But while Dritsas adapted to the change in scenery, he began establishing himself both a reputation on the football field and a home at Meridian High School.
He is the heart and soul for us on both sides of the ball. He’s just a great kid and a great football player.
Meridian coach Bob Ames
Transitioning from a large school to a more intimate setting has allowed Dritsas to flourish, especially on the gridiron.
“I mean, the biggest change is I know everybody,” he said. “I have been more social and been more involved with people. My freshman year and in middle school, there were people I never saw. I felt like I was in the shadows, but at Meridian I feel like I know everyone and everyone’s story.”
And Dritsas has been central to the success of Meridian’s 2015 somewhat roller coaster saga.
What started with an airing out of grievances leading to a forfeited Week 2 game, has led to the Trojans winning six of their last eight, setting Meridian (6-4) up with a Class 1A State Playoff opening-round game against undefeated Hoquiam (9-0) at 4 p.m. Saturday, Nov. 14, at Stewert Field in Aberdeen.
1,569 Total yards, 887 rushing and 682 receiving, gained by Meridian’s Nick Dritsas this season.
Dritsas, using great vision, quickness and speed, has tormented opposing defense’s this fall lining up in the backfield as well as split outside. He ranks fifth among Northwest Conference running backs with 887 rushing yards and 12 touchdowns on 149 carries, and he ranks fourth among receivers with 682 yards and 10 TDs on 37 receptions.
“He is the heart and soul for us on both sides of the ball,” coach Bob Ames said in a phone interview. “He’s just a great kid and a great football player,”
But Dritsas prefers shielding the limelight.
“I mean, I’d rather think of myself as a leg or an arm or something,” Dritsas said, “not the heart. ... I mean, I’ve had good games and bad games. It takes the whole team, obviously, to get places where we want to be and win games.”
Dritsas has played tremendous all season at safety, too, shutting down teams’ outside run game while dependably patrolling the secondary, but his offensive work is most visible.

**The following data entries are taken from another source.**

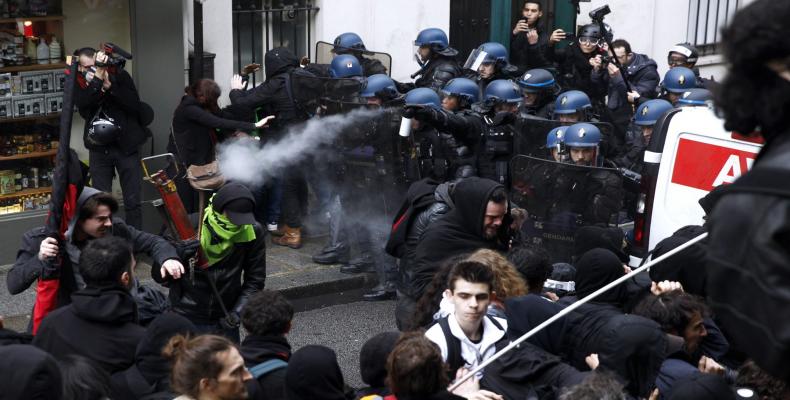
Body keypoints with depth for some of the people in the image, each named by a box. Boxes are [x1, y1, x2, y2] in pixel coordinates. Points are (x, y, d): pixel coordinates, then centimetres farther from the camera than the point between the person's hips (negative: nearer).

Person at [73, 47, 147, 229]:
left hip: (126, 145, -1)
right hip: (99, 149, 1)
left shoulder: (119, 74, -4)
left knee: (132, 201, 2)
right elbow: (84, 108, -20)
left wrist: (110, 86, -22)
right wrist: (97, 79, -29)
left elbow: (136, 105, -13)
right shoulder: (78, 84, -2)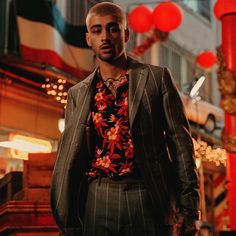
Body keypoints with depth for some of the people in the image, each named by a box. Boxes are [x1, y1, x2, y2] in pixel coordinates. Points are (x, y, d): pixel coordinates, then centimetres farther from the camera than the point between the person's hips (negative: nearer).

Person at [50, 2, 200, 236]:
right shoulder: (77, 93, 10)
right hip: (97, 201, 2)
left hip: (147, 199, -2)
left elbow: (180, 142, 1)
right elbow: (67, 158, 10)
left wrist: (188, 208, -5)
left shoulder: (157, 78, 4)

He’s improved steadily since his sophomore year, and it was that season he found two inspiring teammates who helped his play and credibility.

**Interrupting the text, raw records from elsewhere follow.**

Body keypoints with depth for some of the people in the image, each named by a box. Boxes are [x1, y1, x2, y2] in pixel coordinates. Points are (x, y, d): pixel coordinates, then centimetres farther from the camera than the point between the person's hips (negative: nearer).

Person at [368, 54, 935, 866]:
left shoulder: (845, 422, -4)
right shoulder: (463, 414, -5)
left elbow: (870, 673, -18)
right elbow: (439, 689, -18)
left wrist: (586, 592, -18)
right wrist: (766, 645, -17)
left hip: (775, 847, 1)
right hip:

When Dritsas was a sophomore, former Meridian standout Letrez Jones was running wild through defenses on his way to a 1,925-yard, 29-TD season. He offered an ideal role model for Dritsas to emulate.

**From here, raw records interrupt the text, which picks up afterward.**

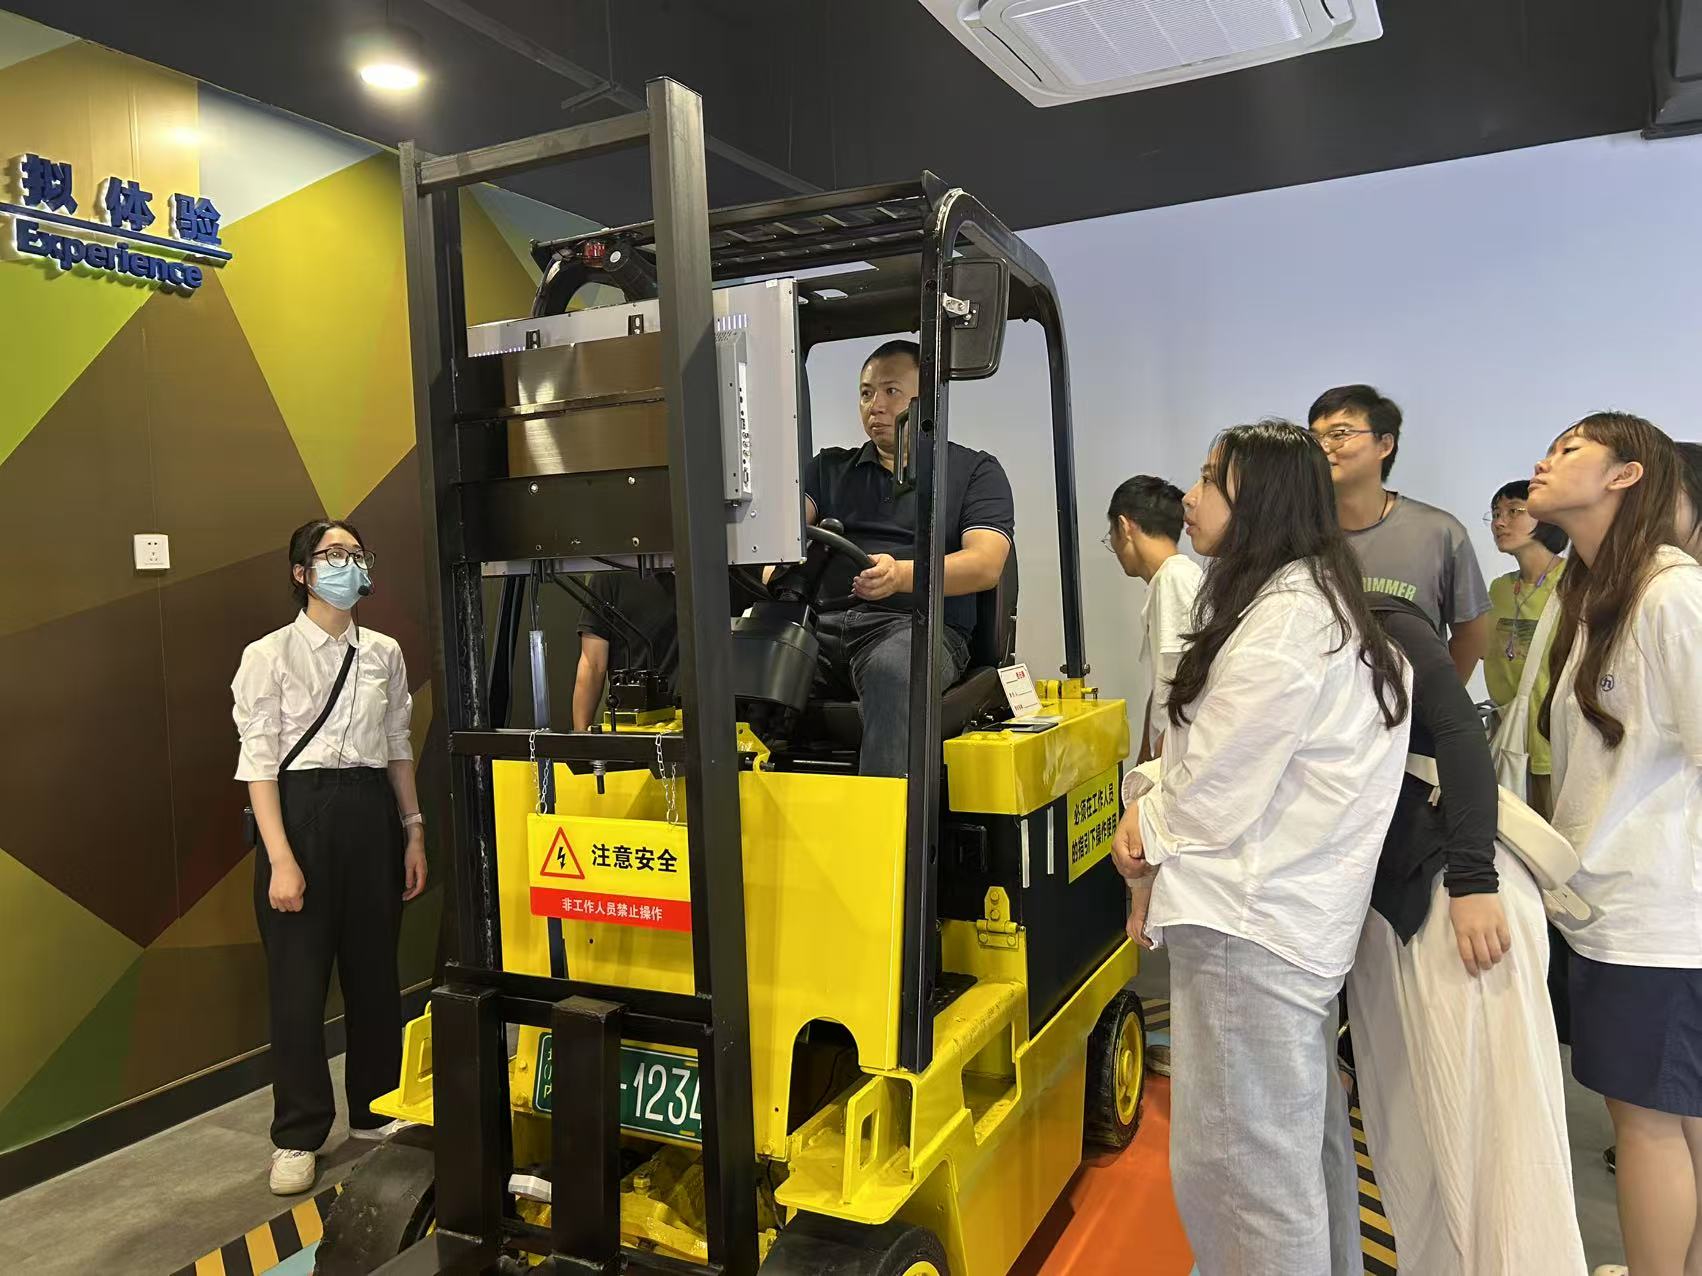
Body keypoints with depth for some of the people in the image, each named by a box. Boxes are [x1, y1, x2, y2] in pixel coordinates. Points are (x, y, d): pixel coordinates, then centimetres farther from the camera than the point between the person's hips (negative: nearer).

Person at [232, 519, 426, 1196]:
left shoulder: (384, 653, 7)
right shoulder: (270, 655, -5)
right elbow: (258, 762, -9)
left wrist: (414, 832, 8)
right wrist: (281, 859, -15)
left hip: (371, 811, 4)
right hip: (300, 811, -4)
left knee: (375, 972, 12)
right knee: (299, 980, 3)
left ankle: (376, 1111, 29)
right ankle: (297, 1138, 19)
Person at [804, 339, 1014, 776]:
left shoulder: (976, 472, 14)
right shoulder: (829, 468, 27)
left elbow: (985, 565, -2)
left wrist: (901, 574, -21)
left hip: (920, 627, -3)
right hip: (825, 622, 3)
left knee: (894, 668, -39)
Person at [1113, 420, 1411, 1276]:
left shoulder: (1284, 617, -19)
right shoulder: (1314, 597, 14)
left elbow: (1223, 791, -19)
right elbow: (1214, 750, 15)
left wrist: (1147, 845, -2)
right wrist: (1152, 802, 0)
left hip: (1247, 918, -11)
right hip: (1297, 911, 11)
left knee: (1241, 1161, 0)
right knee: (1305, 1136, 23)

“When I came to Meridian I saw Letrez and how successful he was, and that made me want to be the best that I can be,” Dritsas said. “I think when I hit sophomore year, I focused a lot more on being the teammate that I knew I could be and try to be the best anyone could expect out of me.”
Dritsas also credited fellow senior Marcus McGuinn for guidance he provided.
“I should give a shout out to Marcus for being the first guy to defend me on the football team and getting me started,” Dritsas said. “I was quiet, and he was one of the ones to come up to me and start to put effort into making me feel comfortable, and I appreciated that.”
Now just about everyone knows Dritsas, especially what he can do with a football in his hands.